Une guêpe attaquant une mouche.

Une guêpe attaquant une mouche. - GEORGES GOBET / AFP

Partout, les guêpes étaient partout cet été. La raison ? Peut-être un hiver doux qui a permis aux Reines de survivre mieux que les autres années.

Vous pensiez les avoir laissées derrière vous en quittant votre location de vacances. Et vous les retrouvez un peu partout depuis votre retour chez vous. En terrasse. Dans les squares. Autour des étals des commerçants. Il semble bien que les guêpes aient décidé d’envahir les rues un peu partout en France cette année. "Il y en a partout. En ce moment, je fais 15 interventions par jour, et ça fait trois mois et demi qu’on n’arrête pas. Dans notre domaine, les gens un peu sérieux sont tous sur les rotules tellement il y a d’appels", assure Grégory Bize, gérant de la société Bize Guêpes, une société spécialisée dans la destruction de nids en Île-de-France.
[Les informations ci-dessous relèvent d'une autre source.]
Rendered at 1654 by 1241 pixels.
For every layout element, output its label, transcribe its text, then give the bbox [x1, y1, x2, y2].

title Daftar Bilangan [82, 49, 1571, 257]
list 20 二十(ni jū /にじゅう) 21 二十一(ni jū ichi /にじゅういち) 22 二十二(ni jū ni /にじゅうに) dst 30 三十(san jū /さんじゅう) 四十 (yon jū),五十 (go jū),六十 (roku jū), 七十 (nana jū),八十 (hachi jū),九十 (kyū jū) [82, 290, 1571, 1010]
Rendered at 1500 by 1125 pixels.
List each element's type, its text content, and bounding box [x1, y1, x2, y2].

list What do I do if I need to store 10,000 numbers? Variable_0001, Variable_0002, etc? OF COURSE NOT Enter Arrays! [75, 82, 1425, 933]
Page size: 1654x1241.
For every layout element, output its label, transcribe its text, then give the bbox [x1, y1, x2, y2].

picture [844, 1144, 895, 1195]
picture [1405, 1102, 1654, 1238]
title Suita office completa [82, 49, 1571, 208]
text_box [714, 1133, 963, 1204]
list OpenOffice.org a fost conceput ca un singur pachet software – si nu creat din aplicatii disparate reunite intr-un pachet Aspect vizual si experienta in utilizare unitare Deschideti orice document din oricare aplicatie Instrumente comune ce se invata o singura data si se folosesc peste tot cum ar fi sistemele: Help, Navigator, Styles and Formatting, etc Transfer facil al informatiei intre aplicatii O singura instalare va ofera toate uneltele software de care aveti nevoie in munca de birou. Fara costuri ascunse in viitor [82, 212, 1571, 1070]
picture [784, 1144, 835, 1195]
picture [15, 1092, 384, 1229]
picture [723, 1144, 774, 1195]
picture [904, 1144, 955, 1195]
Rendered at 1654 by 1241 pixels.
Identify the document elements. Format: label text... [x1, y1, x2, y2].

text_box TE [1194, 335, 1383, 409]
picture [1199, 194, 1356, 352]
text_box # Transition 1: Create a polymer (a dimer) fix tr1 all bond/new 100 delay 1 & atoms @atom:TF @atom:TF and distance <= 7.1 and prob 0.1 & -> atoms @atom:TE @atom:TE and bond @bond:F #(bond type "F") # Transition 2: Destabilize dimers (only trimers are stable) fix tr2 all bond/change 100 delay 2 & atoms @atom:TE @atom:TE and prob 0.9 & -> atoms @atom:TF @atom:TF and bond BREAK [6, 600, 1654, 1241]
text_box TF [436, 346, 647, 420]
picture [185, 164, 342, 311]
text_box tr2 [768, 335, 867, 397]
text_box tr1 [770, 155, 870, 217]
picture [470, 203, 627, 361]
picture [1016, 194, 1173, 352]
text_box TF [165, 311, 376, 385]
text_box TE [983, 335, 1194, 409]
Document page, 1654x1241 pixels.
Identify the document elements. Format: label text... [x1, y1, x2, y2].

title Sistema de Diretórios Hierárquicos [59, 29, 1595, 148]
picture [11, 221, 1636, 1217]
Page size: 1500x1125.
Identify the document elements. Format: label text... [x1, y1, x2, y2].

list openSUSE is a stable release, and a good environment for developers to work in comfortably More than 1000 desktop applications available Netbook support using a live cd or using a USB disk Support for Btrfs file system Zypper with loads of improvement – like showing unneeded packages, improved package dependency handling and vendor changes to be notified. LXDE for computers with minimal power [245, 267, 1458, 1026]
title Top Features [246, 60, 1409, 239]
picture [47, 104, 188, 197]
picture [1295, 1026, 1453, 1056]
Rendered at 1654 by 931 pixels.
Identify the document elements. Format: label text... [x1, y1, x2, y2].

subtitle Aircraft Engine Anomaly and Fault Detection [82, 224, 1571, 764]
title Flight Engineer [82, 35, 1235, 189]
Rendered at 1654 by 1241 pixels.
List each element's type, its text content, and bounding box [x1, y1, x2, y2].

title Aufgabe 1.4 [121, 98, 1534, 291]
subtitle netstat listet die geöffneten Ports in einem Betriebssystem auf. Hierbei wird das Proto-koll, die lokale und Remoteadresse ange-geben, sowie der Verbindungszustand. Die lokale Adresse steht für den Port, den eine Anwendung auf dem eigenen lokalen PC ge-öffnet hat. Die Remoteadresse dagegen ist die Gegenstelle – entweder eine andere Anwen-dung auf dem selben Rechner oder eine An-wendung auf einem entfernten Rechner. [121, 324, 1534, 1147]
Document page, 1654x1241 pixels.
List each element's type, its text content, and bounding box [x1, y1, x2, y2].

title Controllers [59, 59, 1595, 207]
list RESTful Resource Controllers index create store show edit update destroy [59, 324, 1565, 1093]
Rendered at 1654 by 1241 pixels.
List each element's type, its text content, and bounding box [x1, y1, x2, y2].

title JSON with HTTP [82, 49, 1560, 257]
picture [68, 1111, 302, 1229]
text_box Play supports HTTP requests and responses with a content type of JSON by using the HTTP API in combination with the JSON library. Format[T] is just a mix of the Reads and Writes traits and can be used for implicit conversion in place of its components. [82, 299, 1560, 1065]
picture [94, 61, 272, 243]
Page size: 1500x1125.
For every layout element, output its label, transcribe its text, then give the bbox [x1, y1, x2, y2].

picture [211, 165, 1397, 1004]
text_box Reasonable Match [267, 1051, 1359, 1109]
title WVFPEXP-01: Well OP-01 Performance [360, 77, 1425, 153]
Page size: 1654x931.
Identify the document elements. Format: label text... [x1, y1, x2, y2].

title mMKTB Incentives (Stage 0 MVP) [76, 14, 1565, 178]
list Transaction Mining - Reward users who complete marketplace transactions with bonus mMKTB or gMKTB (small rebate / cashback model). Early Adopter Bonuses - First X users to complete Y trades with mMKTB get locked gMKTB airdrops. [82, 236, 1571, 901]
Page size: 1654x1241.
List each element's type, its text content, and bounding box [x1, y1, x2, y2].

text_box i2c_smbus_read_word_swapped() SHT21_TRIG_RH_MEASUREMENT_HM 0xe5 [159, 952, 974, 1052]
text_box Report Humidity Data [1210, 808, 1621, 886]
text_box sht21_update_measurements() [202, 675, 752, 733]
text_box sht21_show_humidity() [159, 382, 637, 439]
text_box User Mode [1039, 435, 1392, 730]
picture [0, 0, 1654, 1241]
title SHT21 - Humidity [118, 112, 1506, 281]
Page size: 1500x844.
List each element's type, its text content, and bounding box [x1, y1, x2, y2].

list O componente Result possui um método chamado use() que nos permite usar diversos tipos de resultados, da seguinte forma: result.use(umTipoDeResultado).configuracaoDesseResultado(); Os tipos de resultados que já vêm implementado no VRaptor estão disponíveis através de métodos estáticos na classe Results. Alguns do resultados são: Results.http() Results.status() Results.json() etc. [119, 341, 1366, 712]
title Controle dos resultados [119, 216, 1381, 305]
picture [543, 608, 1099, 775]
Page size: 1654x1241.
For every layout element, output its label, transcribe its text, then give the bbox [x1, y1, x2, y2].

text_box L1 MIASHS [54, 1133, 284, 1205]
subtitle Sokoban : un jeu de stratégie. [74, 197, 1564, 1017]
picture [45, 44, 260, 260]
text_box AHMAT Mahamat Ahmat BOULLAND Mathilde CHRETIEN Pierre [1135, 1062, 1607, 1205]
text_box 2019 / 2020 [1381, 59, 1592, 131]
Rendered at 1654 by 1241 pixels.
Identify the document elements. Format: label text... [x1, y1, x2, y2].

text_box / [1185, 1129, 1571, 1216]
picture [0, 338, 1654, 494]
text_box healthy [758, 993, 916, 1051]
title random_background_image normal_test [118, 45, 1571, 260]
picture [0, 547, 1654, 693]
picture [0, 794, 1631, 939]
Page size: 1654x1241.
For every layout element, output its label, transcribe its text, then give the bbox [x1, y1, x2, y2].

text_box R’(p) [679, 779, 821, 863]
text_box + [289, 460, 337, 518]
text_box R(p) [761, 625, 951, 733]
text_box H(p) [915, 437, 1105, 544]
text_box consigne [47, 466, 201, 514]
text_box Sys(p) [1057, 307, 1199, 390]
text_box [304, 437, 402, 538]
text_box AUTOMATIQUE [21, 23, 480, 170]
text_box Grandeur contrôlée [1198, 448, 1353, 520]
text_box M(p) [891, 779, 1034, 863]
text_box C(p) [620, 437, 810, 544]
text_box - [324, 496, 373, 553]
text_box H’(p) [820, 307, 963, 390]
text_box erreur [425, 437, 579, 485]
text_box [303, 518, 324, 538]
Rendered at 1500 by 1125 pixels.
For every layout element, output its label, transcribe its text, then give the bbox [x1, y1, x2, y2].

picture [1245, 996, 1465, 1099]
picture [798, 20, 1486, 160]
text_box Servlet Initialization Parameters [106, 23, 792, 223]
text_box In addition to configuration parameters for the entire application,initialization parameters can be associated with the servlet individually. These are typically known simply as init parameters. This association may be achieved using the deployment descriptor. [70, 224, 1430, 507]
La tendance est confirmée par Sébastien Giordano, à la tête d’une société proposant ses services contre les nids de guêpes depuis trois ans. "On a beaucoup plus de demandes que l’année dernière. En ce moment, on est sur 10 interventions par jour. Souvent les gens sont en voyage, ils reviennent et sont étonnés de voir des guêpes qui se baladent. C’est étrange pour eux, moins pas pour nous", explique-t-il. Et ces insectes ne se contentent pas de se trouver une place dans les parcs.

"On trouve des nids dans les toitures, les volets roulants… J’en ai aussi trouvé un dans une voiture stationnée sur un parking en extérieur et qui n’avait pas bougé depuis un moment. Le propriétaire voulait la vendre mais juste avant de mettre l’annonce en ligne, il s’est rendu compte qu’un nid de guêpes s’était installé dans le véhicule", raconte Sébastien Giordano.

"Je ne pense pas que ce soit la terreur de l’année"

"Oui, on a beaucoup de demande cette année, mais pas plus qu’il y a deux ans", tempère Barthélémy Pascal, directeur de la société QSFSP (Qui s’y frotte s’y pique). Dans le secteur depuis 8 ans et basé à Paris, il voit dans la recrudescence de cette année la confirmation d’un "cycle".

"Tous les trois ou quatre ans, on a de grosses montées de nids de guêpes. Il y a trois ans, on a travaillé quasiment deux fois plus qu’en ce moment. Par ailleurs, on va rentrer dans la phase descendante. A partir d’octobre, on s’aperçoit que ça commence à bien descendre. Et novembre-décembre c’est la fin des guêpes. Je ne pense pas que ce soit la terreur de l’année".

"Il suffira d’une ou deux petites gelée blanche d’ici un mois, un mois et demi et on entendra plus parler des guêpes. C’est saisonnier, c’est comme ça", enchaîne Mathieu de Florès. Entomologiste à l’Office pour les insectes et leur environnement (OPIE), il reçoit chaque année de nombreux signalements provenant de tout le territoire. "Cette année, c’est effectivement relativement généralisé, de belles populations se sont installées un peu partout. Mais c’est souvent une impression personnelle: s’il y a un nid de guêpes pas très loin de chez vous, vous aurez l’impression qu’il y en a plus. En dehors de ça, on n’a pas vraiment de données scientifiques qui permettent de dire qu’il y en a plus ou moins".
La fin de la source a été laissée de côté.